My proposition is that maybe we ask ourselves—and ask others—different questions to call attention to the rest of life, like, “What brings you happiness in your day?”
Is that too deep of a question for small talk? Probably, but maybe we should stop talking small.
What about, “How do you want to live your life?” “What do you want a day to look like for you?” Or, “How important will health and fitness be in your future?” Let’s paint a bigger picture, not just a career picture.
What about Holokai?
Even though Holokai’s wish was about his career, his life wasn’t changed all that much. He had already created a life he enjoyed (if we remove the stress he had to make a perfect wish!). He already enjoyed fixing things, or the work of it, and his lifestyle around it. Adding to his knowledge and skills (his wish) just propelled him forward but kept his life more or less the same. He had his aunt and uncle, his friends, and even his clients seemed special to him. His days would be spent creating and fixing in a similar way he’d repaired things before. The point, again, is that he’d already made a life he enjoyed beyond just his career.

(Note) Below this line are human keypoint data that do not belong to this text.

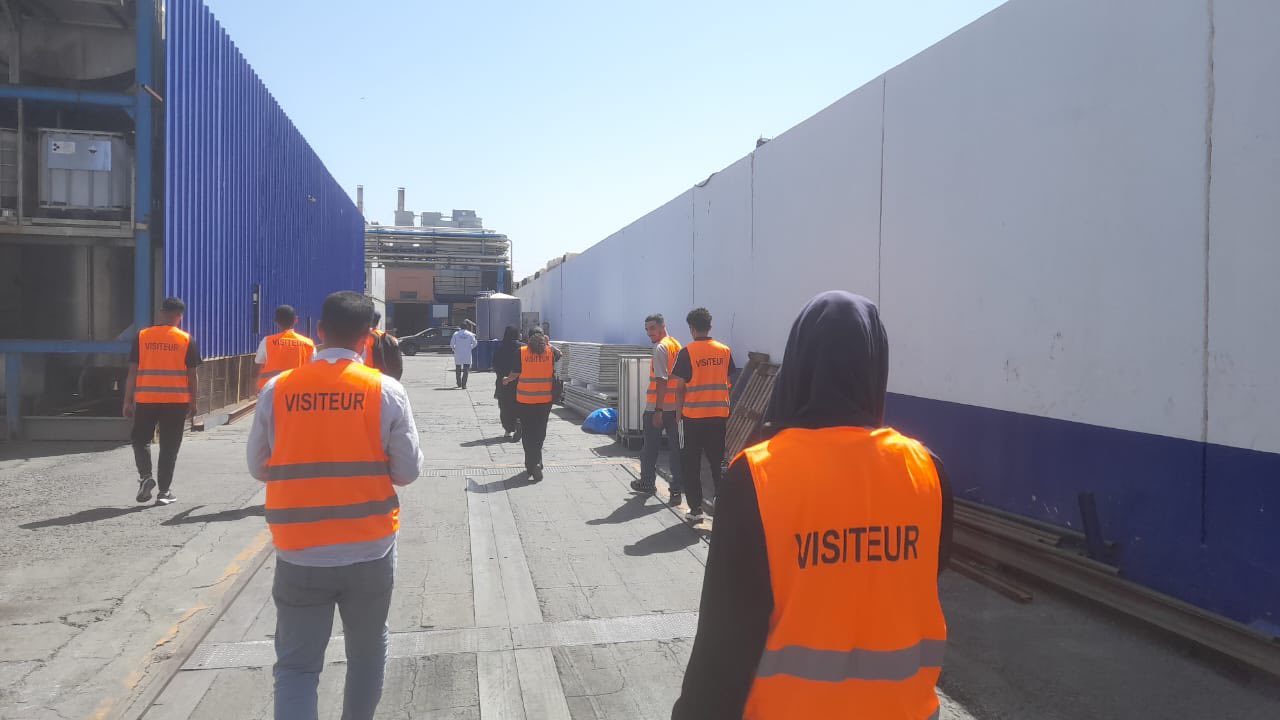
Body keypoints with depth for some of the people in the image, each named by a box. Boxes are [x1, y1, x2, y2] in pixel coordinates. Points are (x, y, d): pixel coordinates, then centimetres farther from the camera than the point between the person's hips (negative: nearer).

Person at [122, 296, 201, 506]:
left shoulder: (142, 336, 1)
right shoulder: (186, 340, -2)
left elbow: (132, 372, 1)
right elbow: (191, 375, -1)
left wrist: (128, 401, 6)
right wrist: (193, 403, 8)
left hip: (146, 399, 1)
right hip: (176, 401, -1)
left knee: (140, 439, 19)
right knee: (169, 447, 6)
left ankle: (145, 477, 0)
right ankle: (164, 492, 8)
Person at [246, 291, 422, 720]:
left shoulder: (277, 390, -3)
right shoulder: (386, 391, -8)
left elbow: (258, 467, 7)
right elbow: (408, 471, -4)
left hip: (299, 553, 1)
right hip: (369, 550, 0)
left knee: (297, 664, 8)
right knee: (367, 652, 20)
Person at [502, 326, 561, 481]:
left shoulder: (522, 352, -7)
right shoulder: (550, 351, -2)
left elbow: (515, 373, -2)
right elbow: (559, 354, 22)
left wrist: (507, 380, 17)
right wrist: (548, 343, 26)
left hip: (525, 400, -2)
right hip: (545, 400, 2)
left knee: (528, 433, 6)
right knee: (540, 433, 14)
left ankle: (532, 464, 1)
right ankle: (535, 463, 17)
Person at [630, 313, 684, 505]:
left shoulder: (660, 347, -13)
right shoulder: (676, 345, 12)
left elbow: (661, 381, -19)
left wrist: (658, 410, -19)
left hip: (657, 407, -7)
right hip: (676, 406, 7)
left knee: (650, 447, 10)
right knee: (676, 448, 5)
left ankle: (647, 482, 25)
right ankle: (677, 489, 3)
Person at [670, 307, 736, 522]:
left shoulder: (687, 353, -8)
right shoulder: (725, 351, 3)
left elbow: (681, 388, -6)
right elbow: (729, 383, 7)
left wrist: (679, 413, 5)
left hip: (693, 417, -3)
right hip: (719, 416, 3)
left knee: (691, 466, 7)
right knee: (718, 463, 11)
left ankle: (696, 510, 8)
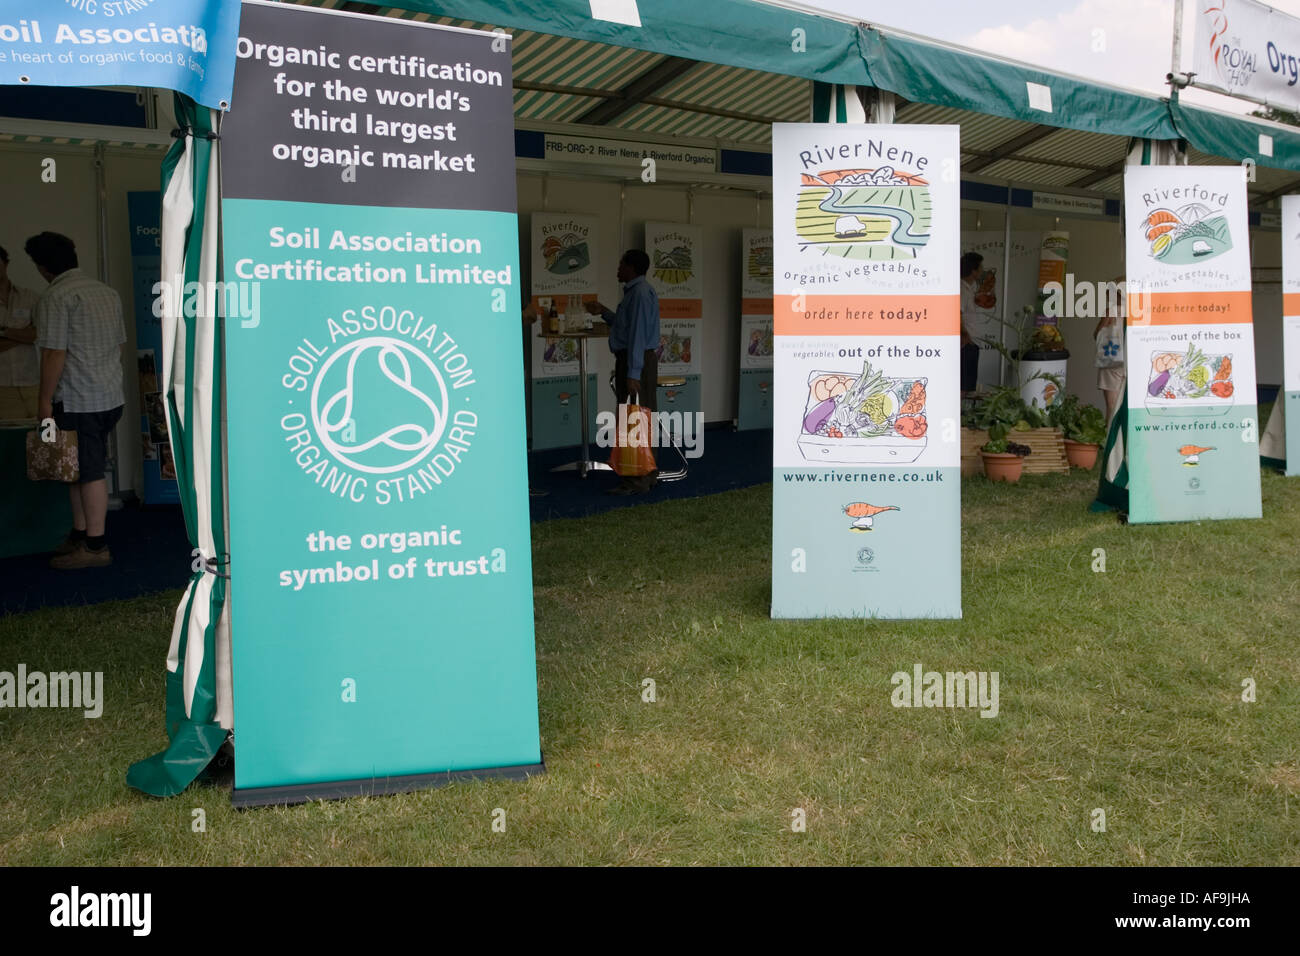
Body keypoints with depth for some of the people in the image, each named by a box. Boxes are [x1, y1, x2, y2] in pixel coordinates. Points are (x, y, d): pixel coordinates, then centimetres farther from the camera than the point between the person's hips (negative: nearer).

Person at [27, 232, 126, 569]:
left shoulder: (55, 297, -12)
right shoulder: (109, 293, 13)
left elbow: (54, 353, -15)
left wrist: (44, 400, -10)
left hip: (78, 401, -8)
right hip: (112, 397, 8)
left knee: (88, 472, -2)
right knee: (79, 468, 15)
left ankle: (95, 546, 4)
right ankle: (79, 535, 21)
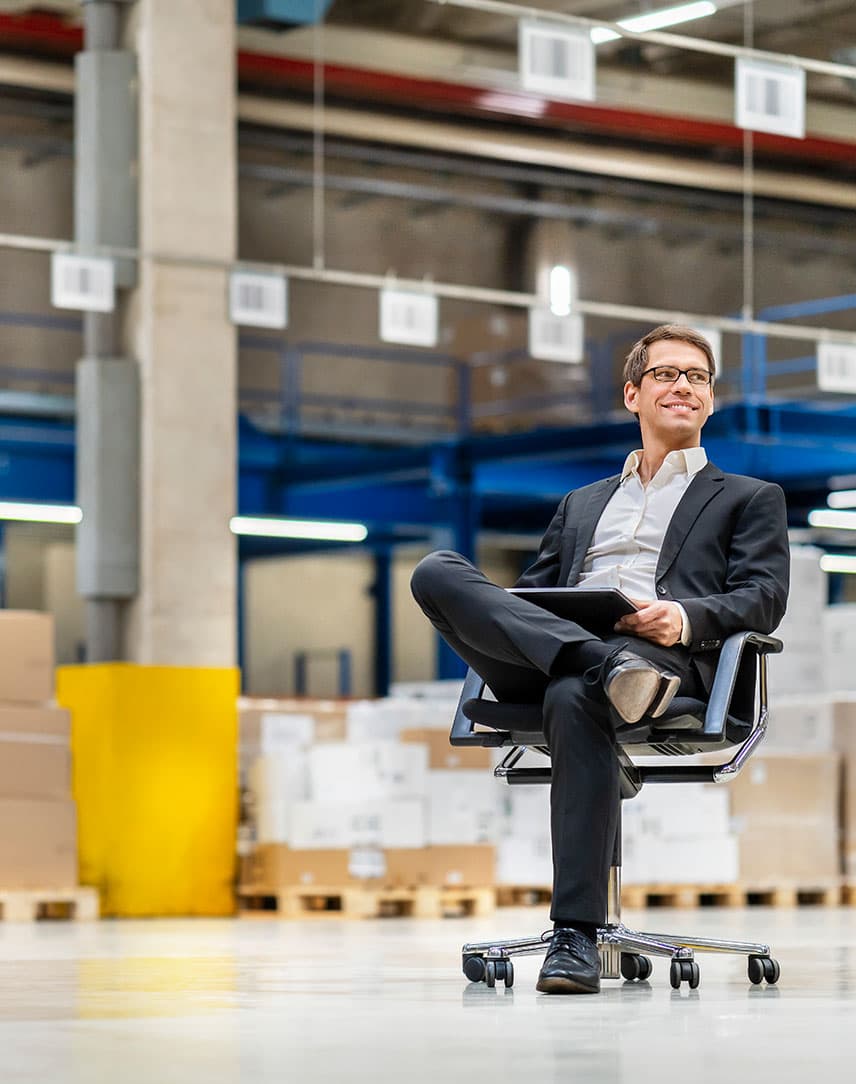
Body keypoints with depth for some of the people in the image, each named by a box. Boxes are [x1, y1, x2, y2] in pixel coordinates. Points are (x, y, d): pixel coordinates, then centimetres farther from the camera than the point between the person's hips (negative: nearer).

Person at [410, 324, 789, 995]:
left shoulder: (751, 499, 26)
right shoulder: (581, 504, 37)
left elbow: (763, 599, 9)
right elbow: (533, 590, 27)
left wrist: (686, 617, -14)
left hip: (669, 656, -4)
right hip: (544, 660, 4)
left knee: (574, 698, -41)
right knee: (437, 572, -23)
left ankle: (577, 935, -40)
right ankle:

If we remember that life is made of more than one wish, we can remove the pressure of needing to find that one single career path that we’ll pursue for our entire life’s journey! If we do this, we also leave space for a life with multiple career paths and hobbies that may become more than hobbies later on. We leave room for growth and for change. We send the message that change is okay.
Also, as we keep in mind the many wishes life leaves for us to make, we remember that life is more than just our career. So, as we pose questions to our kids, our students, and to ourselves, we can phrase our questions differently to explore the many facets of a person and of a life.
Questions like this…
What does a day-in-the-life of you look like? Or, what do you want it to look like?
How do you maintain such great friendships in your life?
What brings you joy in your day?
How many hours do you work in a day?
How many hours do you get to play in a day?
We can get creative with our questions and be free with our desires. It’s okay to want what you want, to want something different from others, and even to question what you want. It’s our life… it’s your life. Fill it with your desires.
And now, when you think of casting your coin into the well, you know the secret. Throw in as many coins as you want. Imagine your whole life. Wish for everything. Leave no area unimagined.
Well… has your wish from the beginning changed at all? Maybe not, but hopefully, you’re thinking of adding more to it.
Have a great month, everyone! See you all soon.